THE PROBLEM | Copy each record below faithfully, leaving out images.
_ _ _ _ _
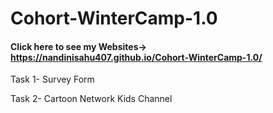 # Cohort-WinterCamp-1.0
#### Click here to see my Websites-> https://nandinisahu407.github.io/Cohort-WinterCamp-1.0/

Task 1- Survey Form

Task 2- Cartoon Network Kids Channel
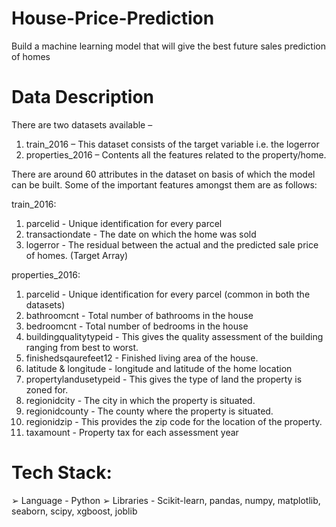 # House-Price-Prediction
Build a machine learning model that will give the best future sales prediction of homes

# Data Description

There are two datasets available –
1. train_2016 – This dataset consists of the target variable i.e. the logerror
2. properties_2016 – Contents all the features related to the property/home.

There are around 60 attributes in the dataset on basis of which the model can be built.
Some of the important features amongst them are as follows:

train_2016:
1. parcelid - Unique identification for every parcel
2. transactiondate - The date on which the home was sold
3. logerror - The residual between the actual and the predicted sale price of homes.
(Target Array)

properties_2016:
1. parcelid - Unique identification for every parcel (common in both the datasets)
2. bathroomcnt - Total number of bathrooms in the house
3. bedroomcnt - Total number of bedrooms in the house
4. buildingqualitytypeid - This gives the quality assessment of the building ranging from
best to worst.
5. finishedsqaurefeet12 - Finished living area of the house.
6. latitude & longitude - longitude and latitude of the home location
7. propertylandusetypeid - This gives the type of land the property is zoned for.
8. regionidcity - The city in which the property is situated.
9. regionidcounty - The county where the property is situated.
10. regionidzip - This provides the zip code for the location of the property.
11. taxamount - Property tax for each assessment year

# Tech Stack:

➢ Language - Python
➢ Libraries - Scikit-learn, pandas, numpy, matplotlib, seaborn, scipy, xgboost, joblib


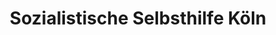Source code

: ---
title: "Sozialistische Selbsthilfe Köln"
url: /koeln/sozialistische-selbsthilfe-koeln/
shop: Gebrauchtwaren
---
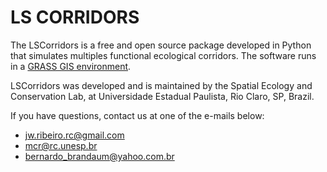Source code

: # LS CORRIDORS

The LSCorridors is a free and  open  source package developed in Python 
that simulates multiples functional ecological corridors.
The software runs in a [GRASS GIS environment](https://grass.osgeo.org/).

LSCorridors was developed and is maintained by the Spatial Ecology and Conservation Lab, at Universidade Estadual Paulista, Rio Claro, SP, Brazil.

If you have questions, contact us at one of the e-mails below:
- jw.ribeiro.rc@gmail.com
- mcr@rc.unesp.br
- bernardo_brandaum@yahoo.com.br
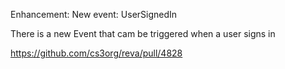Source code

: Enhancement: New event: UserSignedIn

There is a new Event that cam be triggered when a user signs in

https://github.com/cs3org/reva/pull/4828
_ _ _ _ _
SOLVED PROBLEM |
 # Cohort-WinterCamp-1.0
#### Click here to see my Websites-> https://nandinisahu407.github.io/Cohort-WinterCamp-1.0/

Task 1- Survey Form

Task 2- Cartoon Network Kids Channel
 # House-Price-Prediction
Build a machine learning model that will give the best future sales prediction of homes

# Data Description

There are two datasets available –
1. train_2016 – This dataset consists of the target variable i.e. the logerror
2. properties_2016 – Contents all the features related to the property/home.

There are around 60 attributes in the dataset on basis of which the model can be built.
Some of the important features amongst them are as follows:

train_2016:
1. parcelid - Unique identification for every parcel
2. transactiondate - The date on which the home was sold
3. logerror - The residual between the actual and the predicted sale price of homes.
(Target Array)

properties_2016:
1. parcelid - Unique identification for every parcel (common in both the datasets)
2. bathroomcnt - Total number of bathrooms in the house
3. bedroomcnt - Total number of bedrooms in the house
4. buildingqualitytypeid - This gives the quality assessment of the building ranging from
best to worst.
5. finishedsqaurefeet12 - Finished living area of the house.
6. latitude & longitude - longitude and latitude of the home location
7. propertylandusetypeid - This gives the type of land the property is zoned for.
8. regionidcity - The city in which the property is situated.
9. regionidcounty - The county where the property is situated.
10. regionidzip - This provides the zip code for the location of the property.
11. taxamount - Property tax for each assessment year

# Tech Stack:

➢ Language - Python
➢ Libraries - Scikit-learn, pandas, numpy, matplotlib, seaborn, scipy, xgboost, joblib


Source code

: ---
title: "Sozialistische Selbsthilfe Köln"
url: /koeln/sozialistische-selbsthilfe-koeln/
shop: Gebrauchtwaren
---
Source code

: # LS CORRIDORS

The LSCorridors is a free and  open  source package developed in Python 
that simulates multiples functional ecological corridors.
The software runs in a [GRASS GIS environment](https://grass.osgeo.org/).

LSCorridors was developed and is maintained by the Spatial Ecology and Conservation Lab, at Universidade Estadual Paulista, Rio Claro, SP, Brazil.

If you have questions, contact us at one of the e-mails below:
- jw.ribeiro.rc@gmail.com
- mcr@rc.unesp.br
- bernardo_brandaum@yahoo.com.br
Source code

: Enhancement: New event: UserSignedIn

There is a new Event that cam be triggered when a user signs in

https://github.com/cs3org/reva/pull/4828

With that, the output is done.